On the other hand, the long version, does not need the extra reading access to memory and can be optimized on many processor with a single instruction writing a byte constant (read at the instruction fetch time).

So, it seems that is is the opposite: long version is (slightly) more efficient!

Of course modern compilers' optimization can cancel this apparent advantage. But let's look what gcc does with the basic "implicit" optimization level.

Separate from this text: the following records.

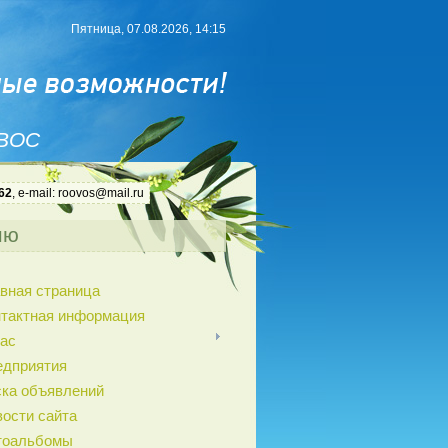
Пятница, 07.08.2026, 14:15
 ВОС
62
, e-mail: roovos@mail.ru
ню
вная страница
нтактная информация
ас
едприятия
ка объявлений
ости сайта
тоальбомы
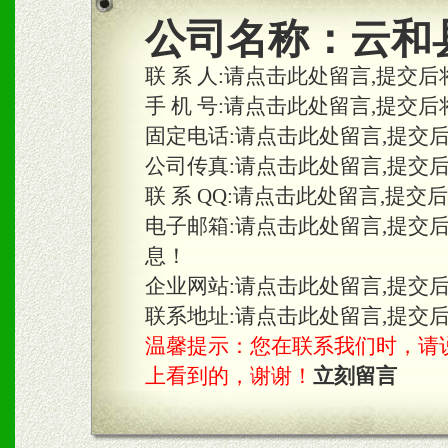
2、区域独家经营；建立区
公司名称：
云和
合作关系。
联 系 人:
请点击此处留言,提交后
手 机 号:
请点击此处留言,提交后
固定电话:
请点击此处留言,提交
三、物料及媒体
公司传真:
请点击此处留言,提交
1、免费提供体验及宣传彩
联 系 QQ:
请点击此处留言,提交
2、不定期在各大知名网站
电子邮箱:
请点击此处留言,提交
息！
知名度和影响力。
企业网站:
请点击此处留言,提交
3、根据地方实际情况提供
联系地址:
请点击此处留言,提交
温馨提示：您在联系我们时，请说是在
具。
上看到的，谢谢！
立刻留言
四、市场操作及支持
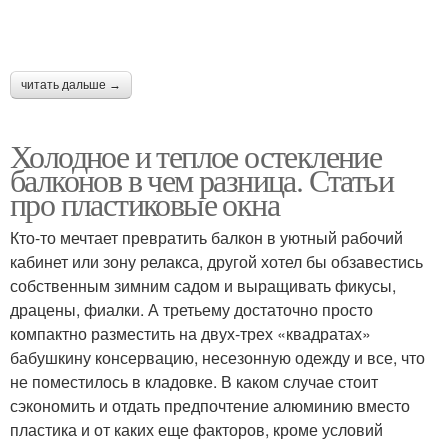
читать дальше →
Холодное и теплое остекление
балконов в чем разница. Статьи
про пластиковые окна
Кто-то мечтает превратить балкон в уютный рабочий
кабинет или зону релакса, другой хотел бы обзавестись
собственным зимним садом и выращивать фикусы,
драцены, фиалки. А третьему достаточно просто
компактно разместить на двух-трех «квадратах»
бабушкину консервацию, несезонную одежду и все, что
не поместилось в кладовке. В каком случае стоит
сэкономить и отдать предпочтение алюминию вместо
пластика и от каких еще факторов, кроме условий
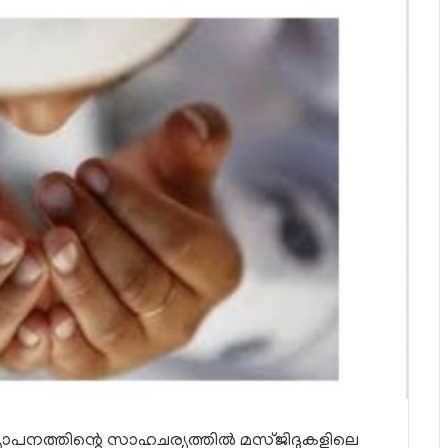
്യാപനത്തിന്റെ സാഹചര്യത്തില്‍ മസ്ജിദുകളിലെ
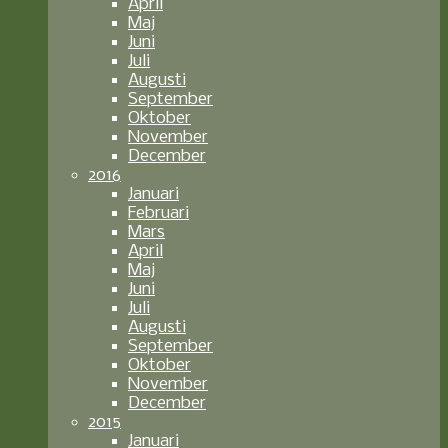
April
Maj
Juni
Juli
Augusti
September
Oktober
November
December
2016
Januari
Februari
Mars
April
Maj
Juni
Juli
Augusti
September
Oktober
November
December
2015
Januari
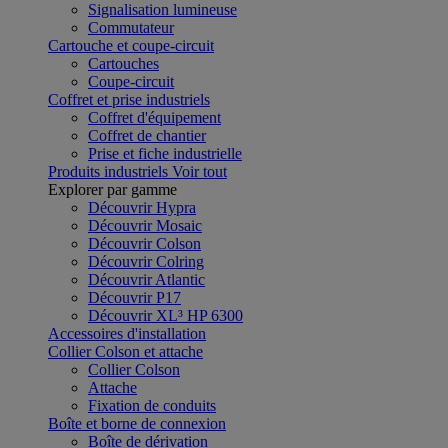
Signalisation lumineuse
Commutateur
Cartouche et coupe-circuit
Cartouches
Coupe-circuit
Coffret et prise industriels
Coffret d'équipement
Coffret de chantier
Prise et fiche industrielle
Produits industriels
Voir tout
Explorer par gamme
Découvrir Hypra
Découvrir Mosaic
Découvrir Colson
Découvrir Colring
Découvrir Atlantic
Découvrir P17
Découvrir XL³ HP 6300
Accessoires d'installation
Collier Colson et attache
Collier Colson
Attache
Fixation de conduits
Boîte et borne de connexion
Boîte de dérivation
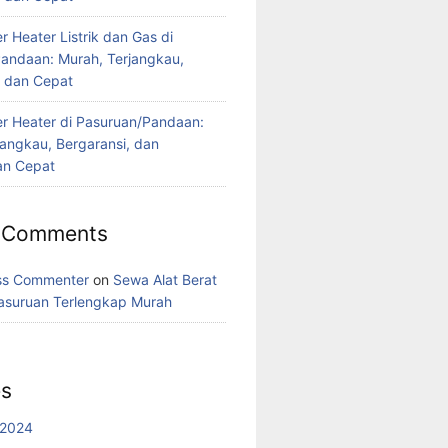
 Heater Listrik dan Gas di
andaan: Murah, Terjangkau,
, dan Cepat
r Heater di Pasuruan/Pandaan:
jangkau, Bergaransi, dan
n Cepat
 Comments
ss Commenter
on
Sewa Alat Berat
asuruan Terlengkap Murah
es
 2024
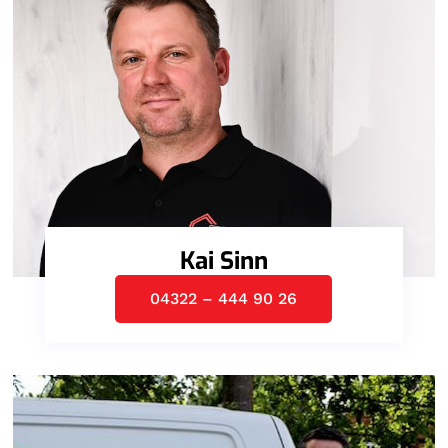
Kai Sinn
04322 – 444 90 26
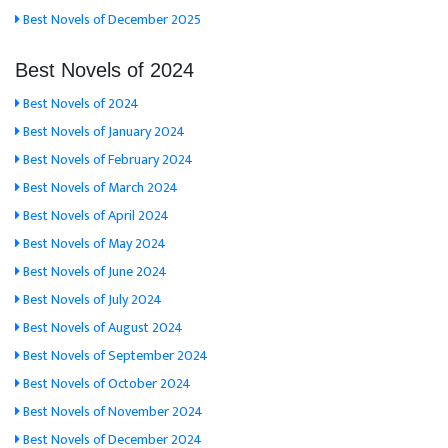
Best Novels of December 2025
Best Novels of 2024
Best Novels of 2024
Best Novels of January 2024
Best Novels of February 2024
Best Novels of March 2024
Best Novels of April 2024
Best Novels of May 2024
Best Novels of June 2024
Best Novels of July 2024
Best Novels of August 2024
Best Novels of September 2024
Best Novels of October 2024
Best Novels of November 2024
Best Novels of December 2024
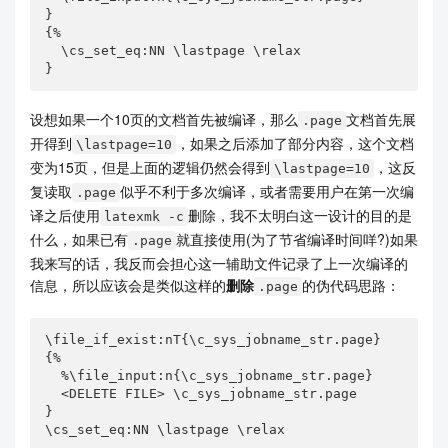
}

The "short version" (S) x86 code (with added comments):


mstrcpy:
pushl %ebp # prolog
movl %esp, %ebp
.L2:
movl 8(%ebp), %eax # get s in eax M
movzbl (%eax), %edx # *s in edx (dl) M
movl 12(%ebp), %eax # get d in eax M
movb %dl, (%eax) # *d = *s (dl) M
movl 12(%ebp), %eax # M
movzbl (%eax), %eax # take char*d in eax M
testb %al, %al # I
setne %al # is not 0? in the same al I
addl $1, 12(%ebp) # these are the post M
addl $1, 8(%ebp) # increments of d and s M
testb %al, %al # check al I
jne .L2 # loop if not 0 ('\0') JT
popl %ebp # epilog
ret


The "long version" (L) x86 code (with added comments)


mstrcpy2:
pushl %ebp # prolog
movl %esp, %ebp
jmp .L5 # uncond. jump
.L6:
movl 8(%ebp), %eax # get s in eax M
movzbl (%eax), %edx # *s in edx (dl) M
movl 12(%ebp), %eax # get d in eax M
movb %dl, (%eax) # *d = *s M
addl $1, 12(%ebp) # d++ M
addl $1, 8(%ebp) # s++ M
.L5:
movl 8(%ebp), %eax # get s M
movzbl (%eax), %eax # *s in eax (al) M
testb %al, %al # I
jne .L6 # exec body if not 0 JT
movl 12(%ebp), %eax # get d M
movb $0, (%eax) # *d = '\0' M
popl %ebp # epilog
ret


The M marks instructions that do memory access; let's count only the in-loop instructions first. S has 8 memory access instrs in loops; L has 8 memory access instrs in loop but S has 3 "register" instrs in loop, while L has none. So for S we have 8+3 in loop, for L only 8.

In S, when the '\0' is reached, the whole 8+3 instruction are performed; then the jump is not taken (JT stands for Jump Taken most of the times). In L, when the '\0' is found, (2+2)+1 instructions are executed (2 M after the .L5 label, and 2 M after the conditional jump). In fact S performs all the "actions" of the C code (post-increments inclusive) in the while; but L does only the test on *s and the final termination of d. (This means also that if we access s and d in the S version, they point one char beyond '\0', while in the L version we do not increment them, since we exit the loop, so s and d will point to the '\0').

On modern processors it is hard to say which is really more efficient. Likely, the difference in performance is negligible. Moreover, optimizations done by the compilers may level down the difference, if any.

It is however worth noting that L version does not produce a so longer code (considering also loop unrolling), and it could be even more efficient than S version!